I went for cupcakes and sangria with friends yesterday. I posted pictures on Instagram.
An office mate and I joked about an odd product called “Half and Half Skim Plus” in the fridge. Picture snapped and posted on Facebook.
I endured a round of “Happy Birthday” and posted a quip about it on Twitter.
If I didn’t share these things on social media, would they still have happened? (I posed this question at work yesterday and the copy editor joked back, “No, that means I didn’t eat half a chocolate cake last night”). Would my life have been less complete, if my followers didn’t get to see a picture of the latte design the barista at Blue Bottle crafted?
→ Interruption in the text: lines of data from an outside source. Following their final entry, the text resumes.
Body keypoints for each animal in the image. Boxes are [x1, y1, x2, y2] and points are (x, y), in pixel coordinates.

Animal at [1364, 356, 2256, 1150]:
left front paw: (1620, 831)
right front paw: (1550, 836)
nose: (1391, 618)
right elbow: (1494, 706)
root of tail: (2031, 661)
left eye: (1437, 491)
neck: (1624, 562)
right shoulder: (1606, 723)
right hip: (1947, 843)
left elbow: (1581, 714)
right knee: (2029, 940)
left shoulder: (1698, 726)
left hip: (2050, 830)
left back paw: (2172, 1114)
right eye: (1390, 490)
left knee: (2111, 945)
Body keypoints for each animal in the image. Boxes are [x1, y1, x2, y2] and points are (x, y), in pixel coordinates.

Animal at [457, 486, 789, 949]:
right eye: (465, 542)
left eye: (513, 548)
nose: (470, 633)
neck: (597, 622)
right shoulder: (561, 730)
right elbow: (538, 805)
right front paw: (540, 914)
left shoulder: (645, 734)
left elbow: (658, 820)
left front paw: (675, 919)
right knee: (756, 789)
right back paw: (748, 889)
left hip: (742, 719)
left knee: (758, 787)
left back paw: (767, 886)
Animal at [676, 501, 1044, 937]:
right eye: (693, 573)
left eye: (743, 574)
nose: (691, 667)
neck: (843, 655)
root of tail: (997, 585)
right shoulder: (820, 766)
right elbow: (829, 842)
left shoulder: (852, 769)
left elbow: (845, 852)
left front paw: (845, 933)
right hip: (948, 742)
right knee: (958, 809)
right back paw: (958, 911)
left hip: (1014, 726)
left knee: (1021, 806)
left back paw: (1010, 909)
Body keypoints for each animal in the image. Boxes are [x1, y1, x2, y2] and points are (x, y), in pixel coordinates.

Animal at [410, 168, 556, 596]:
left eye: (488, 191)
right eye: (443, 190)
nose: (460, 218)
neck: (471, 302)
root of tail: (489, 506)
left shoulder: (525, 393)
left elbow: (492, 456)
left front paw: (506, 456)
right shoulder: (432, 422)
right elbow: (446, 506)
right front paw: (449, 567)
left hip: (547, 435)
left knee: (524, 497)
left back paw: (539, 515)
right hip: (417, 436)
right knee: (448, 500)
I’ve never shunned social media. I had a MySpace page that was upgraded to Facebook. My fingerprint includes Twitter, Instagram, LinkedIn, Pinterest, G+, a YouTube channel and a blog. I’ve taken classes and now have a fancy-sounding certificate from NYU declaring me a digital publishing expert. I prefer “social media strategist.”
Yes, it’s true that we all put our best stuff out there. But research backs that up. No one wants to read depressing tweets. Wouldn’t you unfollow someone if her feed looked like this?
5:50 a.m. Cat wailing woke me up.
7:45 a.m. All alone at the office on my birthday
9:30 a.m. It’s raining. Booo!
12:30 p.m. Boss reamed me for my morning choices, then wished me a happy birthday
4:10 p.m. Walking around the West Village when my umbrella broke
5:30 p.m. I WANT MY CUPCAKE!
9:00 p.m. Birthday burrito will soak up all that sangria I drank, right?
10:30 p.m. Cat is wailing. What’s wrong with him?
Of course you would! No social media strategist would write that because it would annoy everyone. Nope, strategy dictates we post funny photos and relatable quips.
So I joke about it a lot. What’s the point of hiking if I can’t brag about it to my Facebook friends? Isn’t a funny New York moment best when shared with friends in Seattle and Minneapolis?
My next goals are to master Vine and Tumblr, so get excited or stop following me.
I’m a journalist, content strategist, doting auntie, amateur bobsledder, fitness enthusiast, and wannabe health nut (who loves chocolate and pizza too much to fully commit). I don't want you to think my life is perfect. It's not.